Information and integration

Mary Stevens, editor, CMIO magazine
Americans want—and increasingly expect—connectivity with their physician’s office. A growing cadre of evidence bears this out, including a recent survey from Intuit Health. Seventy-three percent of respondents said they would use a secure online communication tool if doing so made it easier to get lab results, request appointments, pay medical bills and communicate with their doctor’s office. Healthcare organizations also strive to integrate information sources to improve communication among clinicians as well as patients, and free them from administrative chores.

Can patient portals be tools of information integration? Yes, said two speakers at a webinar titled “Improving Care Coordination with Online Services.”

Mason General Hospital in Shelton, Wash., has designed its EMRs to interface relevant patient information to other facilities’ EMRs, said Eric Moll, chief administrative officer at Mason, a critical access facility that operates eight clinics and employs more than 20 physicians. In Jacksonville, Fla., Brooks Rehabilitation is using a patient portal to aggregate information from several information systems to make sure its post-acute patients and their caregivers have the information they need to coordinate care, reported Karen Green, Brooks CIO.

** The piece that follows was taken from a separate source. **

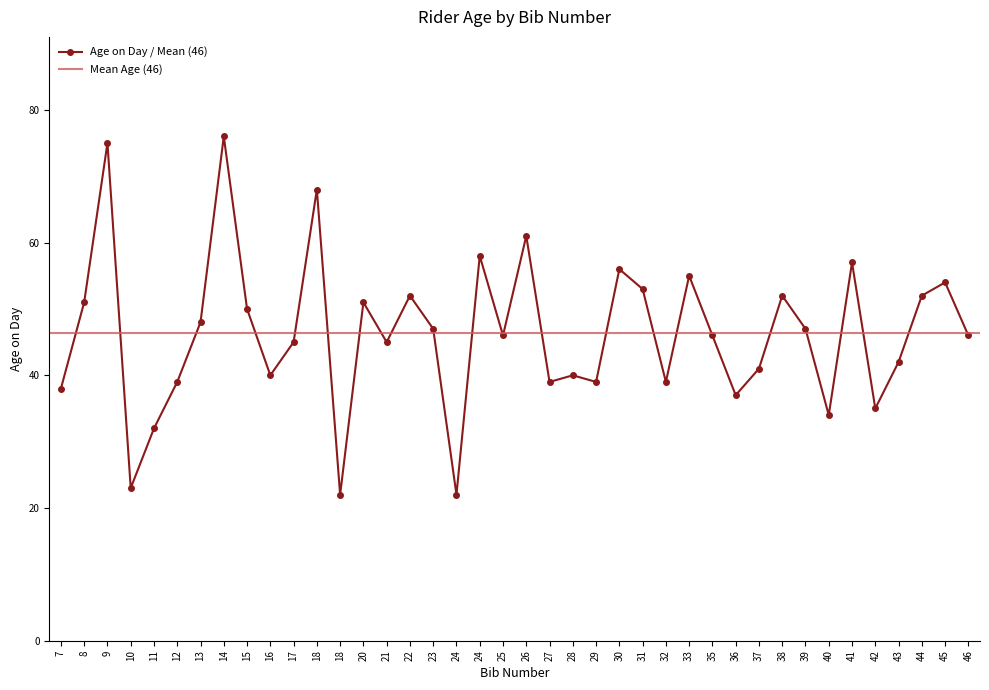

List the labels in order of value, largest first.

14, 9, 18, 26, 24, 41, 30, 33, 45, 31, 22, 38, 44, 8, 20, 15, 13, 23, 39, 25, 35, 46, 17, 21, 43, 37, 16, 28, 12, 27, 29, 32, 7, 36, 42, 40, 11, 10, 18, 24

Mason moved its information systems platform onto a Meditech Magic EMR, and transitioned clinics to a GE Centricity EMR to coordinate care and information among providers within its service area. The CAH has implemented Microsoft’s Healthvault Community Connect to stay connected with patients as they receive care from providers outside its care area. Online access to summaries and discharge instructions reduces the likelihood of lost information, and patients’ ability to pre-register for visits saves patient time and “eliminates the dreaded clipboard,” said Moll.

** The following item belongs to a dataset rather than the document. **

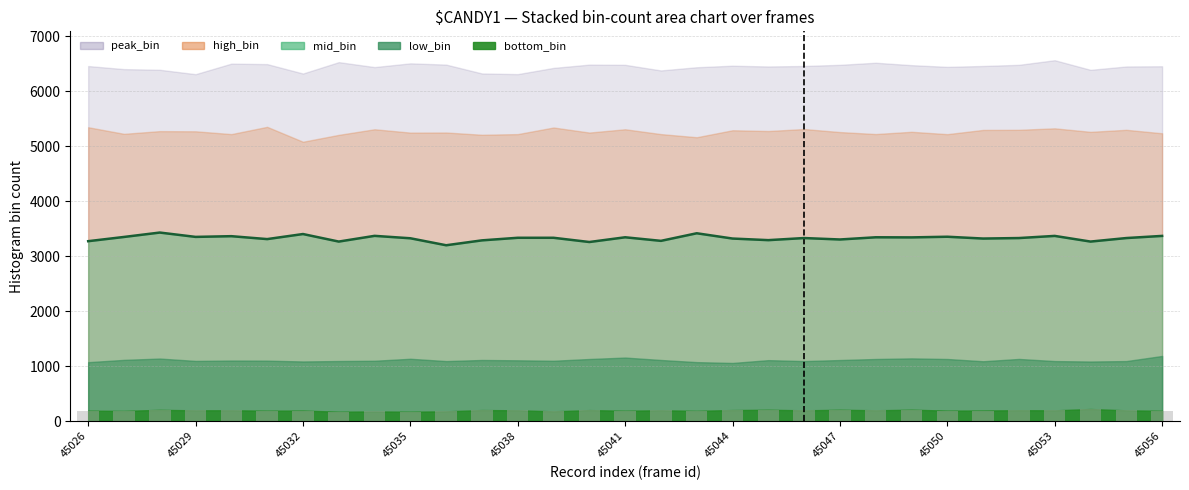

Read the high_bin value at 45049.

5264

Brooks Rehabitation, an independent, post-acute-care facility, align its services around areas including stroke, brain injury and spinal cord injuries, and has four different information systems, said Green. Sharing information across the care continuum and beyond is both vital and challenging: “Great coordination of care has to occur,” she said. For example, a stroke patient may go to an ER, then an acute-care hospital, then to rehab and may go on to home care. “The need for interoperability has increased and our need to collect data and aggregate it has increased as well.”

Brooks was an early adopter of HealthVault Community Connect and is piloting a patient portal with stroke and spinal cord injury patients. Patients and families can get an electronic record of their care and discharge instructions from the Meditech EMR system (via an interface engine) and consenting patients can also share information with other providers.

The effort is as much a pilot for providers as for patients, Green said. “We have to educate staff about what this is and how it benefits the patients. This is new territory for staff, our patients and our community.”

This probably applies to organizations nationwide as they work to integrate patient information from ever more sources.